Given these possible ramifications, Kings completion of his academic career is of some interest. King studied to become an anthropologist. I remember one summer when Carroll (my wife) and I we went to a place where he was working with a group that was digging up an Indian mound. While we were in that general area we visited the Dixon Mounds. Some of the people who worked there showed him some bones to get his opinion about possible diseases the person would’ve suffered from when he was alive. He already had a reputation for being knowledgeable about such things. I also remember visiting the room at Indiana University where all the bones for his project were laid out on a big table for assembly and analysis. King had finished everything for his PhD except writing up the research he was doing on the Indian mound and its bones. Then he stopped working. He didn’t say he had stopped working – but he just never got around to finishing the project.

Despite his lack of a degree, he was hired to teach anthropology in a Midwestern school on the condition that he would finish writing up his research. He accepted the position but never finished writing up his research. Eventually they had to let them go and he got a job as a dispatcher in a flower delivery company.

And that was it. He never did get his PhD.

How could this self-defeating behavior be understood? Perhaps there are two clues.

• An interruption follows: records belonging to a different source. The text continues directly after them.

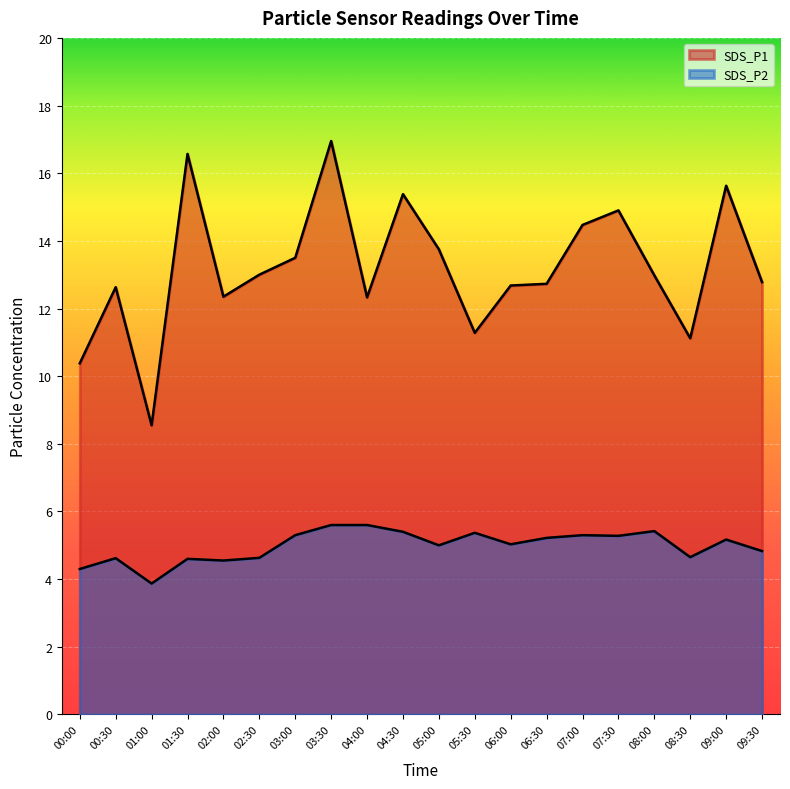

Which category has the highest value across all series?

03:30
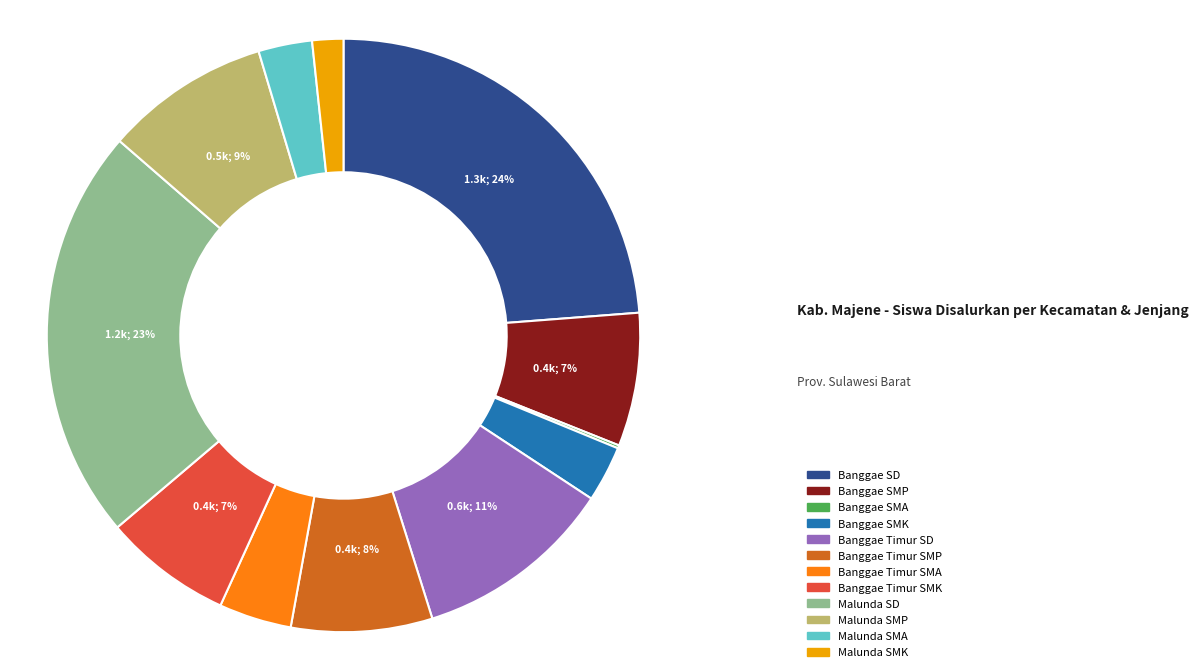

Which slice is the largest?

Banggae SD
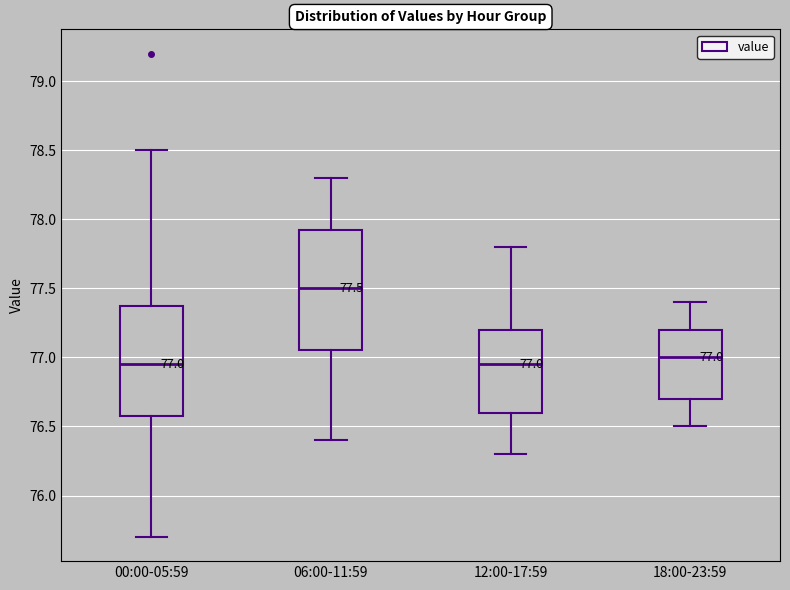

Comparing the boxes themselves (not the whiskers), which one is the tallest?

06:00-11:59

The first clue for me was a movie that I remember seeing called “The Loneliness Of The Long Distance Runner.” It is about a boy in a center for juvenile delinquents who excels in running – especially long distance running. His institution was going to compete with another more prestigious institution of some sort. Winning against them would provide the center where the long-distance runner resided with a lot of positive recognition. The director of the institution wanted very much to win this competition and offered our long distance runner some valuable perks if he would enter and win this competition. And so he did. At least he entered the contest.

As the runners were nearing the finish line our runner was well in the lead. Then he slowed down as the competitors from the other school gained on him. Finally he came to a dead stop as the other competitors ran around him and won the race.

He lost the race, but won a moral victory against his superiors in the institution. They punished him but could not take away his moral victory. I recall my mother saying that it was a shame that King let his fine mind go to waste. Perhaps his reasons for doing so were similar to the reason why the long-distance runner never finished his race.